UTF32 - Usually 2-4 times larger than it needs to be(not great for network io).

*Multiword(I may have made up this phrase) encoding means that it may take multiple unicode words (UTF8/UTF16) to make up one full unicode character. For example, Korean takes more than 2 bytes per character to store in UTF8. In the same way, there are some languages whose characters take 4 bytes in UTF16. This discrepancy between number of UTF words and UTF characters can be an issue.
Title: Re: Inquiry: Unicode support?
Post by: Goober5000 on December 05, 2010, 01:23:35 pm
I understand how UTF-8 works. I actually pointed out the issues with strlen/ustrlen on utf8 earlier in this thread.
So you did.  I apologize for the mis-assumption; while replying to several threads, I lost track of the post history of this one.

Quote
Probably the first order of business would be to pick encodings.
I think we can pretty safely choose UTF-8.  The only way we'd avoid multiword encoding is if we went with UTF-32, but that wastes far too much space for our purposes.  So given that we'll have to deal with multiword encoding anyway, UTF-8 is the best choice.

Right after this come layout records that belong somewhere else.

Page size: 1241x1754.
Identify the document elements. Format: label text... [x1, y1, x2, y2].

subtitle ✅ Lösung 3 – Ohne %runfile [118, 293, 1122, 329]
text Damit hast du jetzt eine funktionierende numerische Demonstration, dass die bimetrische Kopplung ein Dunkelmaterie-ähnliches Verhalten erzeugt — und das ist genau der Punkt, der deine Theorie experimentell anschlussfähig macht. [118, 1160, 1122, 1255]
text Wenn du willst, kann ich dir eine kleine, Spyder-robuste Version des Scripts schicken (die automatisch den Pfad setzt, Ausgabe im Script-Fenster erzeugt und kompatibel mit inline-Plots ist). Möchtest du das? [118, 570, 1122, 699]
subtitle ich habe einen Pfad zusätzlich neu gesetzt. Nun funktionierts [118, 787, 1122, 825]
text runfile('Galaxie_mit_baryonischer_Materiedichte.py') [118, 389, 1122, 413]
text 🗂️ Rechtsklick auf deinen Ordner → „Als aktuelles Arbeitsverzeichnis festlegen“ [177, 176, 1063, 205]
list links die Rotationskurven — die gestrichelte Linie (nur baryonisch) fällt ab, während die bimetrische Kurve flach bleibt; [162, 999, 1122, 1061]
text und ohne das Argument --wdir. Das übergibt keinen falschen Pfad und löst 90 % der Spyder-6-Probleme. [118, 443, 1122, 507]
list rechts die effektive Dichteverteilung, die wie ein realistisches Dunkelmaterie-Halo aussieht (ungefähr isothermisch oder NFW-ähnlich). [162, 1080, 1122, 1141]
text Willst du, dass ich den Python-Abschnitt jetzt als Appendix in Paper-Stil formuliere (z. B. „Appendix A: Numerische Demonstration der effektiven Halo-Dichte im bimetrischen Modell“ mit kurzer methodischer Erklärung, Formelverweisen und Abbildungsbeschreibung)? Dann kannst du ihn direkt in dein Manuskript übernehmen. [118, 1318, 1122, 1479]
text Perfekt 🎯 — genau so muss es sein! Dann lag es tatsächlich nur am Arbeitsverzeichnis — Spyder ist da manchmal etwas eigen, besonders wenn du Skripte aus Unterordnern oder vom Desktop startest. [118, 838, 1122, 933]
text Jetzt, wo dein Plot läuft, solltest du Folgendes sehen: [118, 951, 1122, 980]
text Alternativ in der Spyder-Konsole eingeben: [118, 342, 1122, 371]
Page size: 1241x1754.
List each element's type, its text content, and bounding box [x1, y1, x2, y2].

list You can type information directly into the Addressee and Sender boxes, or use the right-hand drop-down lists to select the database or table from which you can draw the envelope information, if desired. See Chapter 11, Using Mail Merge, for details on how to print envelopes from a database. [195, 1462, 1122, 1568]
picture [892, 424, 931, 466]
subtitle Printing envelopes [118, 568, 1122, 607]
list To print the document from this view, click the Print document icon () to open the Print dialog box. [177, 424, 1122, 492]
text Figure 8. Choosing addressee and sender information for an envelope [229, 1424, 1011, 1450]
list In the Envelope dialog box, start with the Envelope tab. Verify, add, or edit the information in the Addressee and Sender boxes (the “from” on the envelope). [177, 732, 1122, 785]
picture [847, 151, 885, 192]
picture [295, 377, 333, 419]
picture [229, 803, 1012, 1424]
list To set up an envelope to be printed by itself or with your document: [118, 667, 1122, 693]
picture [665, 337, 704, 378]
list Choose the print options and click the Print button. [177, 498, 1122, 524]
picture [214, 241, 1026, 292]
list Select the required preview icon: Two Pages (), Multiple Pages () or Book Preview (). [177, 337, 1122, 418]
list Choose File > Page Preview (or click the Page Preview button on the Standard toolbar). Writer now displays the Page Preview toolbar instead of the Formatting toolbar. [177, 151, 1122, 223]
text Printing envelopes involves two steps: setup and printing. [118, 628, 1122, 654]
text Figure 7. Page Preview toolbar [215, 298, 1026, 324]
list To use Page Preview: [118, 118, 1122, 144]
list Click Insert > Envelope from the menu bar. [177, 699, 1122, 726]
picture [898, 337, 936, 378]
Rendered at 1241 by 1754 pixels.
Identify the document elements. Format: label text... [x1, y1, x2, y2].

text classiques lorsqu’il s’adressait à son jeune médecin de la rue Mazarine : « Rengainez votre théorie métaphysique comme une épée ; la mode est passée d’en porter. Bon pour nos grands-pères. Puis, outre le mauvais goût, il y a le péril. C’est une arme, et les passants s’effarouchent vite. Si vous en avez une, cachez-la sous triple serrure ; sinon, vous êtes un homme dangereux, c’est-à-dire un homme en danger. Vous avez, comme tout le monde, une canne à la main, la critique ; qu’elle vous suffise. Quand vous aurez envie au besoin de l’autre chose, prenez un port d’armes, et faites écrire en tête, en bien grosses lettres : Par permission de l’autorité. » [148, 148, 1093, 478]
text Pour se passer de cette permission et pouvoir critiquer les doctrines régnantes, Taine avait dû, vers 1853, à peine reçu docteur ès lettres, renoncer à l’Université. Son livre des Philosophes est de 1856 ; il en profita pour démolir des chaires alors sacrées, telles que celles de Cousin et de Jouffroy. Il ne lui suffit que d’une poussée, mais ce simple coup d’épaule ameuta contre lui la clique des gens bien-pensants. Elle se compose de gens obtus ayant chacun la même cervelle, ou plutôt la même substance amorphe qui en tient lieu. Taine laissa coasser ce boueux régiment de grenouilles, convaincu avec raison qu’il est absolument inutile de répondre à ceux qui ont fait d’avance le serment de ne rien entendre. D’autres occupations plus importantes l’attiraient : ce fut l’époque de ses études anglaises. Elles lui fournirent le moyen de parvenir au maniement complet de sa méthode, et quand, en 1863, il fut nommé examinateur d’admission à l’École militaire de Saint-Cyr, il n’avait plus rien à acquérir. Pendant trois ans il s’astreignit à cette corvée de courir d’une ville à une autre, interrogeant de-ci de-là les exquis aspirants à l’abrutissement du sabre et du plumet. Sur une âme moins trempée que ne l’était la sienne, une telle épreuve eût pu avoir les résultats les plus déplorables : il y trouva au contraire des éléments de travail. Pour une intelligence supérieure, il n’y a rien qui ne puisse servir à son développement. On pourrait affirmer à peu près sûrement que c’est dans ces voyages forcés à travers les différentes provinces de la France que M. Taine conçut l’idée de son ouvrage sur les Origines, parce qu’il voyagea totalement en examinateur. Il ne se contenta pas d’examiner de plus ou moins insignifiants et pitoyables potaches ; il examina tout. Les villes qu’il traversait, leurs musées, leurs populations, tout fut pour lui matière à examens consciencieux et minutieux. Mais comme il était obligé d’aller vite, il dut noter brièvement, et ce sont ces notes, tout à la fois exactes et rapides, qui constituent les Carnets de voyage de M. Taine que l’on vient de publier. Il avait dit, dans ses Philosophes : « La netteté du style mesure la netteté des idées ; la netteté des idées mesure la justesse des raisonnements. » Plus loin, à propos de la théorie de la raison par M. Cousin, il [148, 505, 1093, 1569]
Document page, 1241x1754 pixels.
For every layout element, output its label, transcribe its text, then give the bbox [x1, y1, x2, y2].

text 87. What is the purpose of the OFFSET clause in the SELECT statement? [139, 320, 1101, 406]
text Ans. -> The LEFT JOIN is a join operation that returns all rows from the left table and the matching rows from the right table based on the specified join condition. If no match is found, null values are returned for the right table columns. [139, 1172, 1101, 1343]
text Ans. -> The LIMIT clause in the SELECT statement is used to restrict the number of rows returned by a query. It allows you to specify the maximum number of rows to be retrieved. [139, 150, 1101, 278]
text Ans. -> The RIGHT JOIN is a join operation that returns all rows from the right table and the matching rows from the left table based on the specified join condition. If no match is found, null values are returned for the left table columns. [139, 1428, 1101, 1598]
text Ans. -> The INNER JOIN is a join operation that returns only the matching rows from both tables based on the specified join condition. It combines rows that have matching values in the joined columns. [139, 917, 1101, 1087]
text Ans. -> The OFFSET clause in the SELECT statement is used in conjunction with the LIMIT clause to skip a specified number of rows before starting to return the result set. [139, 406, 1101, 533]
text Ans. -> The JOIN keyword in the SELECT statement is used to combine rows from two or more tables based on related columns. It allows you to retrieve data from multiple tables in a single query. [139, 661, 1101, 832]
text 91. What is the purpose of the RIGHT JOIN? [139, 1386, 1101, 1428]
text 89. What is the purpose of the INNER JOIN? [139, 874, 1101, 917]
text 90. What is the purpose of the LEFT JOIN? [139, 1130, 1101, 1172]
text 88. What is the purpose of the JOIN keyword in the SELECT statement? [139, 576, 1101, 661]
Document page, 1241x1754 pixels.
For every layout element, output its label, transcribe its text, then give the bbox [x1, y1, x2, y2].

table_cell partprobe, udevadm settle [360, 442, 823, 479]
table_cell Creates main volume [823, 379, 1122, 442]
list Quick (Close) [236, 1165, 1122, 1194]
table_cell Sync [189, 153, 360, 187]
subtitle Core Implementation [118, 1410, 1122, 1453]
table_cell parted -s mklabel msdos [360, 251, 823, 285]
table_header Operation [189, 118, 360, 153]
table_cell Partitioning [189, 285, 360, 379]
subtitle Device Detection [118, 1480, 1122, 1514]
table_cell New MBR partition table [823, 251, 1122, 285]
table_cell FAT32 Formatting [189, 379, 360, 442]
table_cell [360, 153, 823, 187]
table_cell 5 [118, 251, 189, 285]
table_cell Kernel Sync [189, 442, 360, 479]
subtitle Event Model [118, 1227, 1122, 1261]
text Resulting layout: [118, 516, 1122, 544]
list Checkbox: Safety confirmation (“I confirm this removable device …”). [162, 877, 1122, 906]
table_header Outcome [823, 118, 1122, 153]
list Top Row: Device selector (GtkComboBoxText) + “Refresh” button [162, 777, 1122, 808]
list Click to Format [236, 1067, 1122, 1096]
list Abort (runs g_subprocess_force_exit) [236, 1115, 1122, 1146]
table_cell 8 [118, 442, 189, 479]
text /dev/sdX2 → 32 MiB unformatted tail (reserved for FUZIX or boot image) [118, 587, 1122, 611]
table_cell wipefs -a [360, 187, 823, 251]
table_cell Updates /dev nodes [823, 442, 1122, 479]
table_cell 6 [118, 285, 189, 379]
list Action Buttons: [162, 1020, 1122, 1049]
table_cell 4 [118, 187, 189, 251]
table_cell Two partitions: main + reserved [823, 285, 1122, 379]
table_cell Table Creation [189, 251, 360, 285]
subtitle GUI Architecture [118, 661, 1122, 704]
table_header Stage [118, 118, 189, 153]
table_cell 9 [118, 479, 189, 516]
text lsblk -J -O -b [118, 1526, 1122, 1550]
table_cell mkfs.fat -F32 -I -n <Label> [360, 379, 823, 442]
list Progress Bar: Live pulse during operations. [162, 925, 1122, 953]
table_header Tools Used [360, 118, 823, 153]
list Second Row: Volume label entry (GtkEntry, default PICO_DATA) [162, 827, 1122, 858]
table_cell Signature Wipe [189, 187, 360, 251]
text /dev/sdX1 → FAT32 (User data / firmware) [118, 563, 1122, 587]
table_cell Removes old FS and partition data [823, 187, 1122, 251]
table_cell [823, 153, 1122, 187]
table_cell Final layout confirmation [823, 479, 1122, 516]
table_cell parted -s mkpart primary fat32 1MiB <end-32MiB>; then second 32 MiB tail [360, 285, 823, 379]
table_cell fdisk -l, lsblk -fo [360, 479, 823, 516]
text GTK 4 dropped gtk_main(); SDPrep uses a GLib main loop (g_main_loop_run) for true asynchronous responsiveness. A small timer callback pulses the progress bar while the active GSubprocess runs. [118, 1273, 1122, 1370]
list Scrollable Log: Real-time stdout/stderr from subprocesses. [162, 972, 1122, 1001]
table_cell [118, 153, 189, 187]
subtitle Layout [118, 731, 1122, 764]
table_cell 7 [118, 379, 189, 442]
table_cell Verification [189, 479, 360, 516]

It occurred to me that since we're investigating wxWidgets for wxFRED, we should think seriously about using wxString for FSO too.  WxString supports Unicode (http://docs.wxwidgets.org/trunk/overview_unicode.html) and is itself based on std::string, so it may be useful to redefine SCP_string in terms of wxString rather than std::string.
Title: Re: Inquiry: Unicode support?
Post by: The E on December 05, 2010, 01:30:39 pm
Yes. One thing we should do anyway is to base the standalone server UI on wx. Just to start integrating wx into the codebase.
Title: Re: Inquiry: Unicode support?
Post by: Evergreen on December 07, 2010, 03:54:47 pm
The game was localized for several languages. Until Unicode-support is underway, maybe switchable language based on the localized character sets could be offered as a work-around?
This would be a real treat for SCP-users building missions in non-english languages.
Title: Re: Inquiry: Unicode support?
Post by: rsaxvc on December 07, 2010, 08:41:46 pm
Does a standalone server need a UI? You could make it a little text console, and also open a local port for a UI to hook into.
Title: Re: Inquiry: Unicode support?
Post by: karajorma on December 07, 2010, 08:56:27 pm
Didn't someone already port the standalone to wx?
Title: Re: Inquiry: Unicode support?
Post by: chief1983 on December 08, 2010, 12:45:13 am
Yes, but I think there were some issues pointed out with the code and it was never integrated.  I believe I still have it somewhere though.
Title: Re: Inquiry: Unicode support?
Post by: karajorma on December 08, 2010, 01:09:28 am
Which issues? Might be simpler to fix them than to start again from nothing.
Title: Re: Inquiry: Unicode support?
Post by: chief1983 on December 08, 2010, 09:41:28 am
I don't know the specific issues.  But I can try to find the code again if it's not on the forums anymore.